Desde 1989 o CHF desenvolve oficialmente, planejado por triênios, o “Programa de Assessoria Sociojurídica às Comunidades Periféricas da Região Metropolitana de Curitiba” 16, de cujas vertentes de atuação destacamos aqui o “Projeto de Educação em Direitos Humanos”.

Ressalte-se que a causa da “educação em direitos humanos” ou “educação para os direitos humanos e cidadania” foi abraçada de longa data, no Estado do Paraná, pelo Centro Heleno Fragoso pelos Direitos Humanos, que teve participação específica na formatação da primeira versão do “Plano Nacional de Direitos Humanos” (PNDH-1996), até mesmo porque já desenvolvia essa temática desde o início dos anos 90 17. Nesse particular, o CHF já vem realizando cursos de formação no âmbito de organizações comunitárias (educação informal), bem como seminários e eventos pontuais em escolas confessionais (convênio com a Arquidiocese Católica de Curitiba), e, inclusive, colaborou na implementação de um amplo projeto voltado à rede pública de ensino do Paraná nos anos 1990, em convênio com as Secretarias Municipal e Estadual da Educação.

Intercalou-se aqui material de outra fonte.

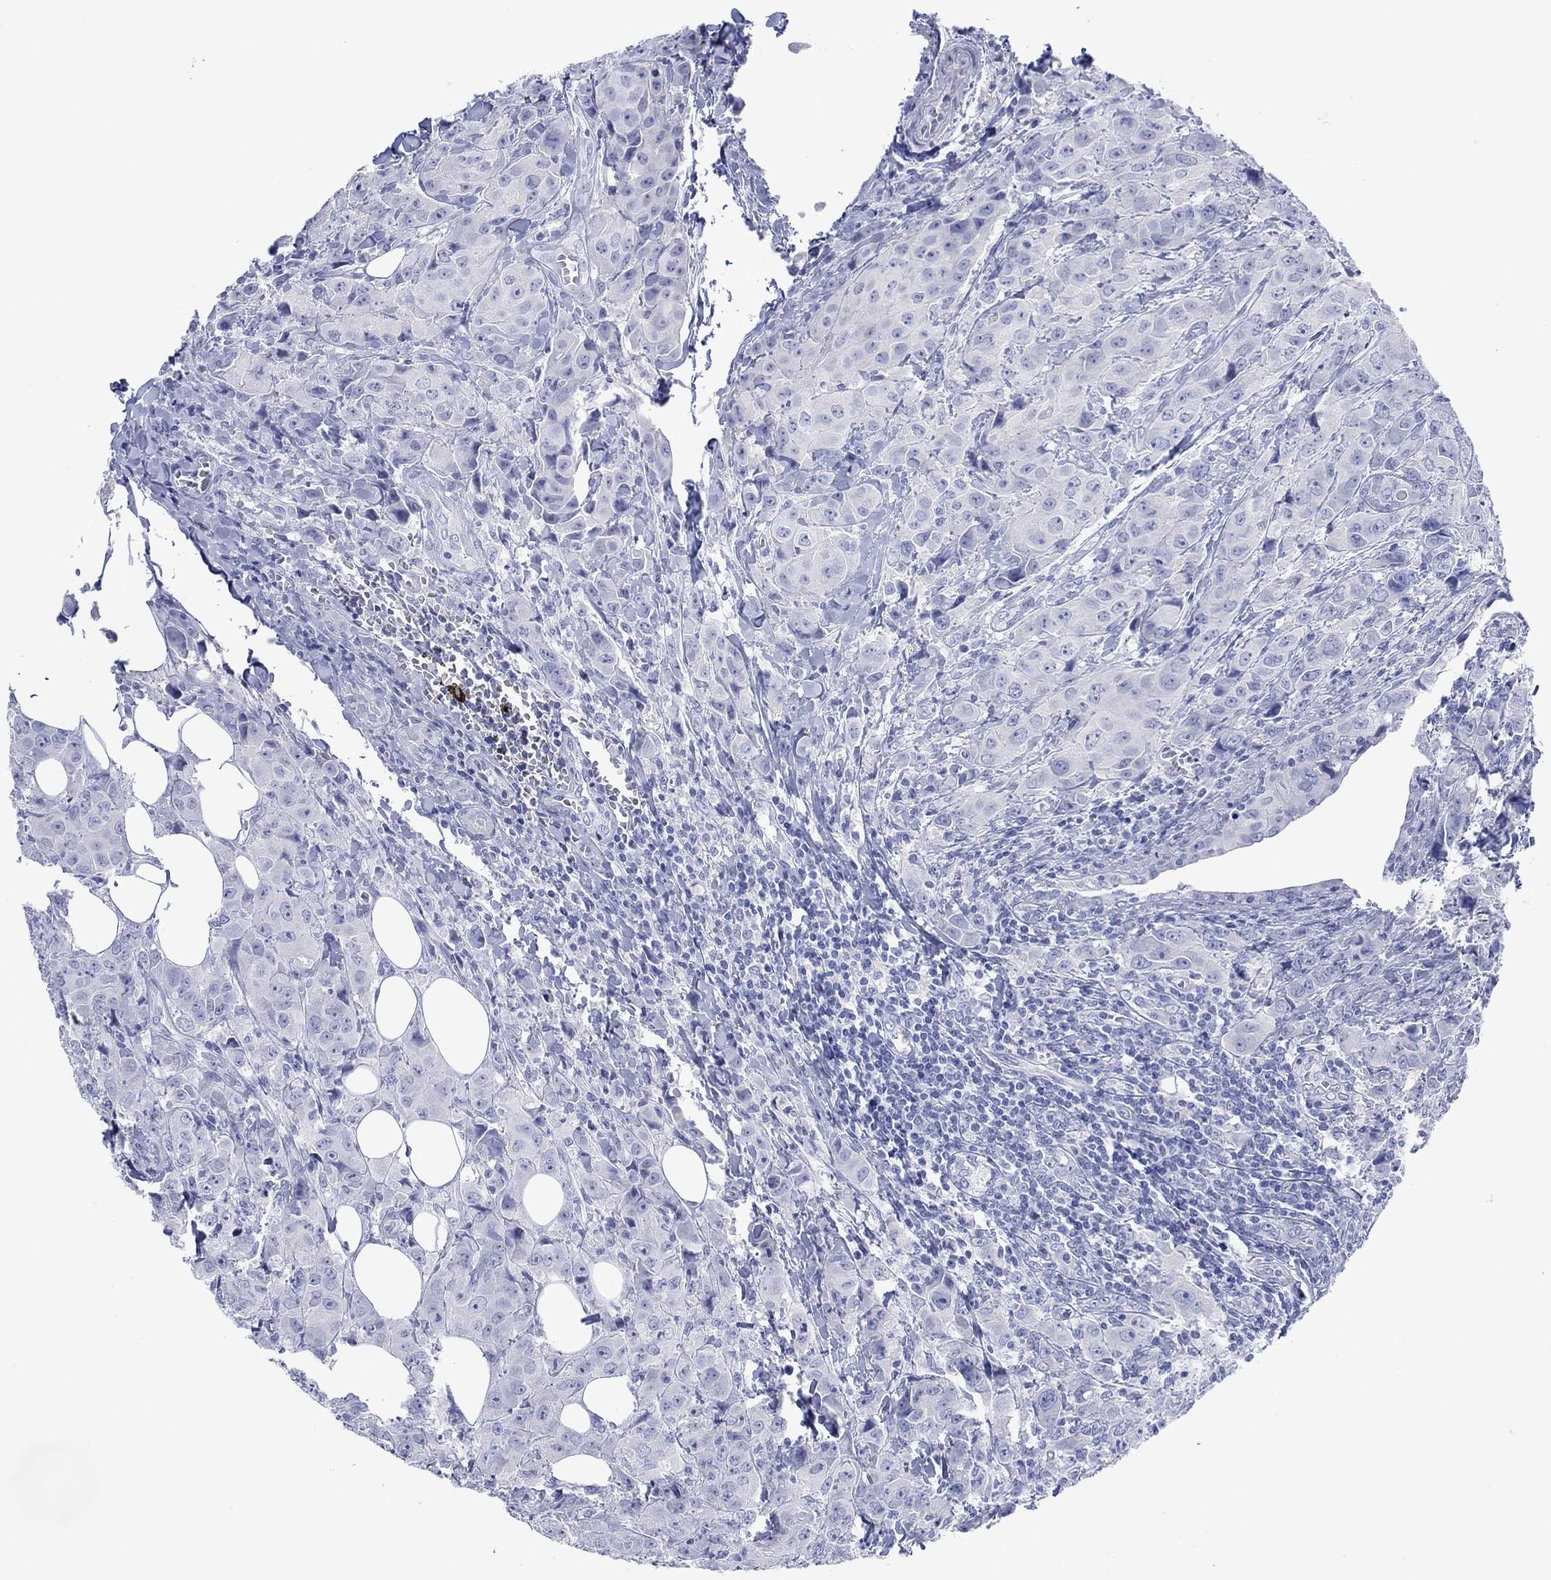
{"staining": {"intensity": "negative", "quantity": "none", "location": "none"}, "tissue": "breast cancer", "cell_type": "Tumor cells", "image_type": "cancer", "snomed": [{"axis": "morphology", "description": "Duct carcinoma"}, {"axis": "topography", "description": "Breast"}], "caption": "Tumor cells are negative for brown protein staining in infiltrating ductal carcinoma (breast).", "gene": "MLANA", "patient": {"sex": "female", "age": 43}}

PROJETO DE AÇÃO PERMANENTE

De maneira geral, esse Programa de cursos de capacitação destina-se a proporcionar uma consciência crítica e trabalhar atitudes que conduzam as pessoas ao efetivo exercício da cidadania, à participação ativa nos processos político-sociais, e, à corresponsabilidade na superação de dificuldades locais ou regionais e na construção coletiva da cidadania.

Registre-se que o processo de “educar para os direitos humanos e cidadania“ ou de “educação em direitos humanos“ não se restringe a uma determinada disciplina ou série escolar, a um certo nível econômico, a uma profissão em particular ou a um específico espaço geográfico, mas deve ser visto como um método e um conteúdo cultural indispensável ao alcance da cidadania plena, com aplicação sistemática e interdisciplinar, inclusive com a utilização de temas transversais. 18

Ademais, no entender do CHF, um trabalho voltado a educar em direitos humanos deve ser visto como um processo de caráter ético e político, sistemático e universalista; um desafio a ser enfrentado com a disposição de se corrigir o rumo todo instante; enfim, um sempre renovado compromisso que se assenta no amor à humanidade.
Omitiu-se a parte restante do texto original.